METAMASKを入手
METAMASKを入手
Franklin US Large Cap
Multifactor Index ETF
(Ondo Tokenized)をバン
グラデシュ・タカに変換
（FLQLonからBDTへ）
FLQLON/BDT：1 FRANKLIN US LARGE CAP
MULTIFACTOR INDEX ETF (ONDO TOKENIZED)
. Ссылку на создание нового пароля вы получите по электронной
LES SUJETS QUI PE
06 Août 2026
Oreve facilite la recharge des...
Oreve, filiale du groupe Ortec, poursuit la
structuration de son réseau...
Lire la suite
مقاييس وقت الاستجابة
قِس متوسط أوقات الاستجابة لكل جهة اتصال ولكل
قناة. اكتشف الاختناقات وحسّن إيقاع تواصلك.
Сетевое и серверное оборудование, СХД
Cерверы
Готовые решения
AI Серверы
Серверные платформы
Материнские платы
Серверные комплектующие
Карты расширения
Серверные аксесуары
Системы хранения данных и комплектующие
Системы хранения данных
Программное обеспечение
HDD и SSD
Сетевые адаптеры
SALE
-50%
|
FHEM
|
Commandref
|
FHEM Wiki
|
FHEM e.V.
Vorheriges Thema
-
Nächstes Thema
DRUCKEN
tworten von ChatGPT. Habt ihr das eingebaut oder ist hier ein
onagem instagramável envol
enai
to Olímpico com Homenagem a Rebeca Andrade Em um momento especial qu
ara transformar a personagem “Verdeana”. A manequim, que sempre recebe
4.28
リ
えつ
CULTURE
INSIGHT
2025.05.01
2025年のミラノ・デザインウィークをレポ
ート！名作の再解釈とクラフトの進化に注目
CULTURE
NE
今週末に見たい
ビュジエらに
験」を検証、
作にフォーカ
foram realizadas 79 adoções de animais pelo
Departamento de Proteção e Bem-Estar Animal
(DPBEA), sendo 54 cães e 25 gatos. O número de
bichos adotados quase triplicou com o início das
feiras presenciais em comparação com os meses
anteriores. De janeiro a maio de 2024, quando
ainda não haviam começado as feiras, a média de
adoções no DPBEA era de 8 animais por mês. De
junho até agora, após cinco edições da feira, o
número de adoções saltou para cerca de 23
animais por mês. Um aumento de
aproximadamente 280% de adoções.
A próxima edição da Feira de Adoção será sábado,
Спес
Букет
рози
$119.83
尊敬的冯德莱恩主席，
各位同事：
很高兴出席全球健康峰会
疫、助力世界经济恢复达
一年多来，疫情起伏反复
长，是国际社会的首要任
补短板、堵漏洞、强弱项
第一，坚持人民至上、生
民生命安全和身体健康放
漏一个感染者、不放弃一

--

■ YOUR OBJECTIVE ■
Where does the word "Oreve" appear in the records? Copy every line that holds it.

■ RESULT BELOW ■
Oreve facilite la recharge des...
Oreve, filiale du groupe Ortec, poursuit la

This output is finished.